第14章 祝賀会
キバナside
こういう時のマイは、本当に心を読むのが上手い。
優しい紫の瞳はオレの心を簡単に見透かす
その優しさに縋るように、衝動的に彼女に抱きつくと彼女はオレを拒まずに背中を撫でる
正直、祝賀会なんて行きたくない
オレが何年も追い続けたダンデをアイツはたった1度きりの場で打ち倒してしまった。
ネット掲示板で新チャンプは賞賛される一方、オレは弱いのではないかと囁かれた。
考えてみればそうだ。
マイには一回も勝ったこと無いし、ダイマックスを使わないネズにだって何度も負けている。

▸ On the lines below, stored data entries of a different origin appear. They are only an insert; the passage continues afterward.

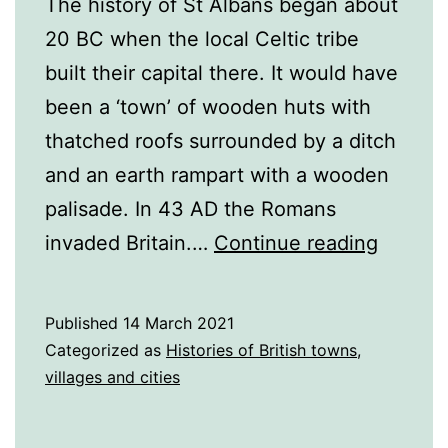
The history of St Albans began about
20 BC when the local Celtic tribe
built their capital there. It would have
been a ‘town’ of wooden huts with
thatched roofs surrounded by a ditch
and an earth rampart with a wooden
palisade. In 43 AD the Romans
A
invaded Britain.…
Continue reading
History
of
Published
14 March 2021
St
Categorized as
Histories of British towns,
Albans
villages and cities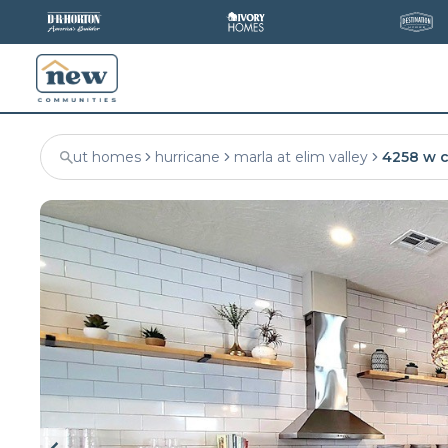
ut homes
hurricane
marla at elim valley
4258 w 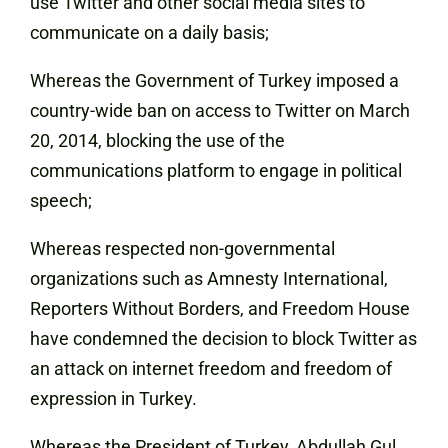
use Twitter and other social media sites to
communicate on a daily basis;
Whereas the Government of Turkey imposed a
country-wide ban on access to Twitter on March
20, 2014, blocking the use of the
communications platform to engage in political
speech;
Whereas respected non-governmental
organizations such as Amnesty International,
Reporters Without Borders, and Freedom House
have condemned the decision to block Twitter as
an attack on internet freedom and freedom of
expression in Turkey.
Whereas the President of Turkey, Abdullah Gul,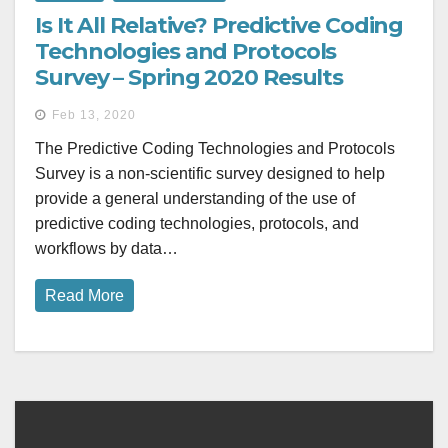
Is It All Relative? Predictive Coding
Technologies and Protocols
Survey – Spring 2020 Results
Feb 13, 2020
The Predictive Coding Technologies and Protocols
Survey is a non-scientific survey designed to help
provide a general understanding of the use of
predictive coding technologies, protocols, and
workflows by data…
Read More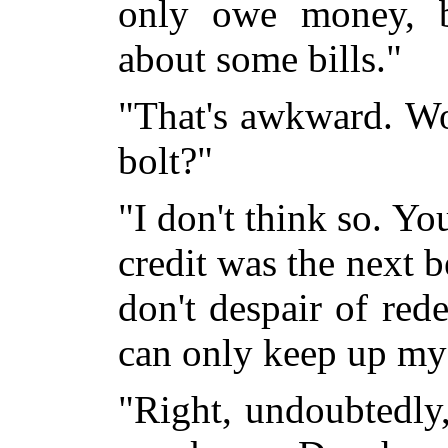
only owe money, b
about some bills."
"That's awkward. Wo
bolt?"
"I don't think so. Yo
credit was the next b
don't despair of red
can only keep up my 
"Right, undoubtedly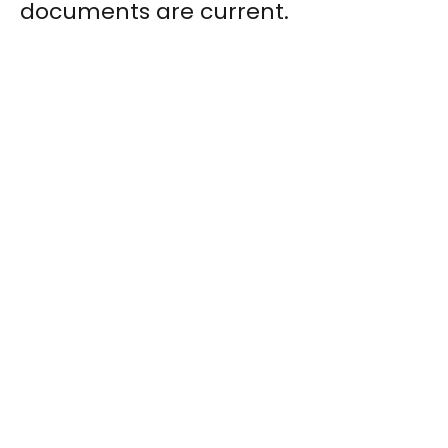
documents are current.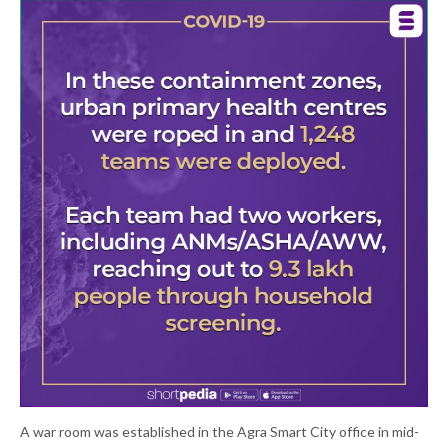
A war room was established in the Agra Smart City office in mid-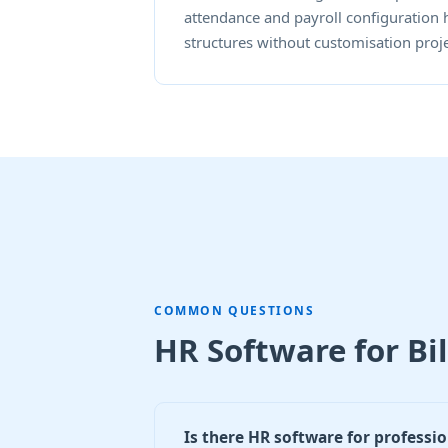
attendance and payroll configuration 
structures without customisation proje
COMMON QUESTIONS
HR Software for Bi
Is there HR software for professio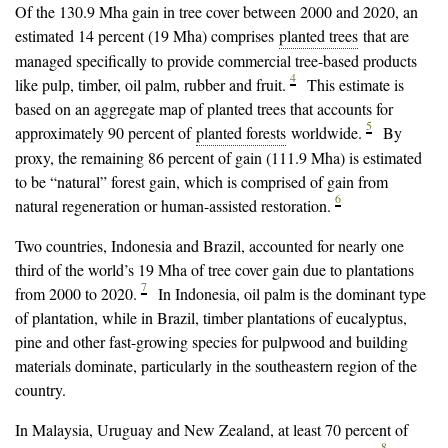
Of the 130.9 Mha gain in tree cover between 2000 and 2020, an
estimated 14 percent (19 Mha) comprises
planted trees
that are
managed specifically to provide commercial tree-based products
4
like pulp, timber, oil palm, rubber and fruit.
This estimate is
based on an aggregate map of planted trees that accounts for
5
approximately 90 percent of
planted forests
worldwide.
By
proxy, the remaining 86 percent of gain (111.9 Mha) is estimated
to be “natural” forest gain, which is comprised of gain from
6
natural regeneration or human-assisted restoration.
Two countries, Indonesia and Brazil, accounted for nearly one
third of the world’s 19 Mha of tree cover gain due to plantations
7
from 2000 to 2020.
In Indonesia, oil palm is the dominant type
of plantation, while in Brazil, timber plantations of eucalyptus,
pine and other fast-growing species for pulpwood and building
materials dominate, particularly in the southeastern region of the
country.
In Malaysia, Uruguay and New Zealand, at least 70 percent of
8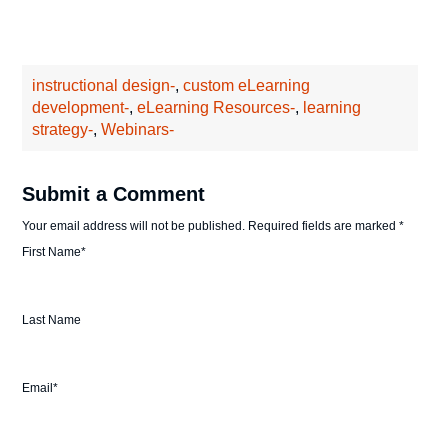
instructional design-
,
custom eLearning
development-
,
eLearning Resources-
,
learning
strategy-
,
Webinars-
Submit a Comment
Your email address will not be published.
Required fields are marked
*
First Name
*
Last Name
Email
*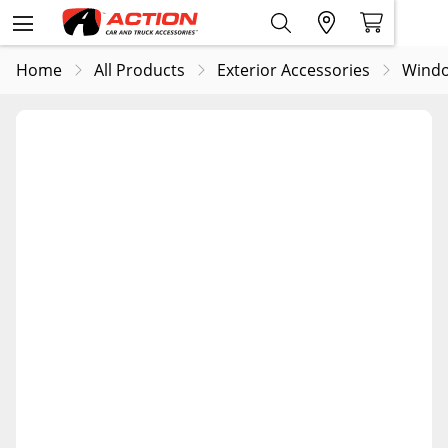
Home
All Products
Exterior Accessories
Windo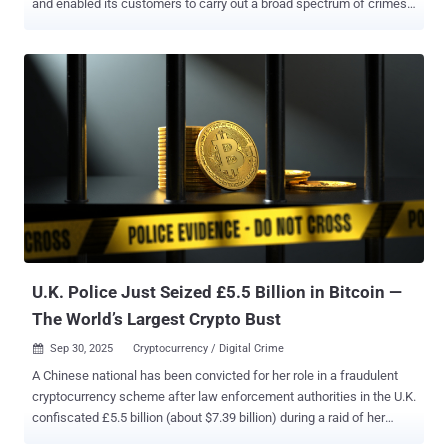
and enabled its customers to carry out a broad spectrum of crimes
ranging from phishing to investment fraud. The coordinated law
enforcement effort, dubbed Operation SIMCARTEL , saw 26
searches carried out, resulting in the arrest of seven suspects and
the seizure of 1,200 SIM box devices , which contained 40,000
active SIM cards. Five of those detained are Latvian nationals. In
addition, five servers were dismantled and two websites
(gogetsms[.]com and apisim[.]com) advertising the service was
taken over on October 10, 2025, to display a seizure banner.
Separately, four luxury vehicles were confiscated, and €431,000
($502,000) in suspects' bank accounts and €266,000 ($310,000) in
their cryptocurrency accounts were frozen. The countries that
participated in the operation comprised authorities from Austria,
Estonia, Finland, and Latvia, in collaboration...
U.K. Police Just Seized £5.5 Billion in Bitcoin —
The World’s Largest Crypto Bust
Sep 30, 2025
Cryptocurrency / Digital Crime

A Chinese national has been convicted for her role in a fraudulent
cryptocurrency scheme after law enforcement authorities in the U.K.
confiscated £5.5 billion (about $7.39 billion) during a raid of her
home in London. The cryptocurrency seizure, amounting to 61,000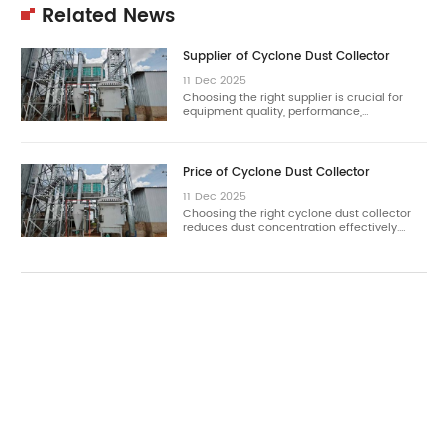
Related News
Supplier of Cyclone Dust Collector
11
Dec
2025
Choosing the right supplier is crucial for
equipment quality, performance,…
Price of Cyclone Dust Collector
11
Dec
2025
Choosing the right cyclone dust collector
reduces dust concentration effectively.…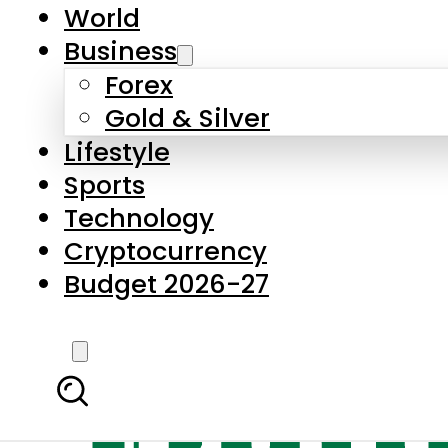
World
Business
Forex
Gold & Silver
Lifestyle
Sports
Technology
Cryptocurrency
Budget 2026-27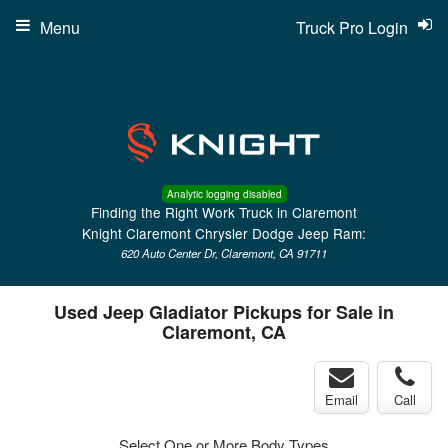
Menu
Truck Pro Login
Analytic logging disabled
Finding the Right Work Truck in Claremont
Knight Claremont Chrysler Dodge Jeep Ram:
620 Auto Center Dr, Claremont, CA 91711
Used Jeep Gladiator Pickups for Sale in
Claremont, CA
Email
Call
Select One or More Body Types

オレはダンデを追うあまり、周りが見えていなかったのだと今回で痛感した
「ごめんな、」
気づけばそう声に出していた。
自分でも分かるくらい情けなくて弱々しい声
けれど彼女は優しく微笑んで、何言ってるの、と言葉を返した
「何言ってるの、無理して笑う必要なんて無いよ。自然体のキバナで居て?」
「マイ……」
彼女のその言葉に視界が僅かに霞む。
ああ、やっぱりオレをわかってるのはマイだけだ。